There have been calls from Europe for China and other developing economies to invest in the bailout fund, and there has been intense speculation that Beijing will agree to deploy some of its huge foreign exchange reserves.

But bailing out developed European countries would be a hard sell for the Communist leaders of a country where soaring housing and food costs are hurting millions of poor households and many exporters are struggling to pay bills.

Hours after Thursday's deal was struck, French President Nicolas Sarkozy telephoned China's President Hu Jintao, later giving a television interview in which he defended the idea of asking China to bail out Europe.

"If the Chinese, who have 60 percent of global reserves, decide to invest in the euro instead of the dollar, why refuse?" said the French president.

Regling, chief executive of the European Financial Stability Facility (EFSF), insisted the timing of his visit was not significant, calling the talks "regular consultations" on China's investment in European bonds.

But he said the EFSF was looking at new ways to secure new investment, speaking after EU leaders announced measures including quadrupling the firepower of the fund to one trillion euros ($1.4 trillion).

"So far the only way we asked for investors to participate (in the bail-out fund) was by buying bonds. There was no other instrument available so far," Regling told a media briefing.

"Now, we may have new instruments... and we will see who participates in these instruments."

Regling said he would discuss with China and other investors how to structure a special purpose investment vehicle and would explore the possibility of linking it to the International Monetary Fund, though "nothing has been decided".

China, which has 3.2 trillion dollars in foreign exchange reserves, was "interested in finding attractive, solid, safe investment opportunities," Regling said.

His comments came as China's vice finance minister welcomed the EU agreement on measures to address the debt crisis and said the country was still considering whether to invest in the bailout fund.

The fund was set up in May 2010 and is designed to provide financial assistance to European economies at risk of default, such as Greece, Ireland and Portugal.
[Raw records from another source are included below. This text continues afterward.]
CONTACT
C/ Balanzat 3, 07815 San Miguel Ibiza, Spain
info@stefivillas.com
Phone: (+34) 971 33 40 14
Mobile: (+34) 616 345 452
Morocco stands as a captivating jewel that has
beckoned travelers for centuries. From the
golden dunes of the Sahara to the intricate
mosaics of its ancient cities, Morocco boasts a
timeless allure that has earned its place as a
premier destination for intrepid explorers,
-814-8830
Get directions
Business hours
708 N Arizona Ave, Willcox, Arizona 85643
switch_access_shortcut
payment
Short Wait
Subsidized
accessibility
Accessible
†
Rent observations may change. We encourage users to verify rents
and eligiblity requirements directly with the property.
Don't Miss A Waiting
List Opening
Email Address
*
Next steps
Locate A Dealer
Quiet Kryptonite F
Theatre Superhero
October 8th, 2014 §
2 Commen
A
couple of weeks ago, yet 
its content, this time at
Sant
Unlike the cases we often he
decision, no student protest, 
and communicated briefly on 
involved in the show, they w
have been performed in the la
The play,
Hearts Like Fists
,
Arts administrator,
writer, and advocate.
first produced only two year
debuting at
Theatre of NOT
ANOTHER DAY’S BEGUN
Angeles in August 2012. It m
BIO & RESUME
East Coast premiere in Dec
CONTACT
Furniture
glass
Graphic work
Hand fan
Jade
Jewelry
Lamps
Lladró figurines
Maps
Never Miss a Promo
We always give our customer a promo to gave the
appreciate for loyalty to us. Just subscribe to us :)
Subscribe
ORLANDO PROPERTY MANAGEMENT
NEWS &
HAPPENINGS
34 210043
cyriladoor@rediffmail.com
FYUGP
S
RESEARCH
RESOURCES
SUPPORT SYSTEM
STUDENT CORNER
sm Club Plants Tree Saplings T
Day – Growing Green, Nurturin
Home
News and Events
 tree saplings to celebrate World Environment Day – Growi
Regling will travel on the weekend to Japan, which on Friday offered vague promises that it will help Europe, but left itself a week to decide what it might do to expand its already hefty contribution to the EU's bailout fund.

China has already invested significant sums in European bonds and has repeatedly called on Europe to address its debt crisis, saying a failure to act risks dragging the world back into recession.

Chinese state media have reported that the country is willing to contribute to the EFSF, but there has been no official confirmation and Beijing has given little indication of how it might be prepared to help.

On Thursday, Beijing cautiously welcomed the European deal and reiterated China's "faith in the EU and the eurozone economy".

But a commentary in an influential Chinese newspaper on Friday said that although the deal eased market concerns -- setting off a rally on global bourses -- it did not address the root cause of the problem.

"The summit did not reach any decision on institutional reform and therefore did not eliminate concerns over the (causes of) the European debt crisis at the root," said the column in the People's Daily, seen as the mouthpiece of the Communist Party.

IHS Global Insight analyst Ren Xianfang said China was likely to attach a number of conditions to any investment, such as greater market access in Europe and silence on the strength of the yuan, which critics argue is undervalued.

"China wants to get what it wants if it is to play a role in this," Ren told AFP.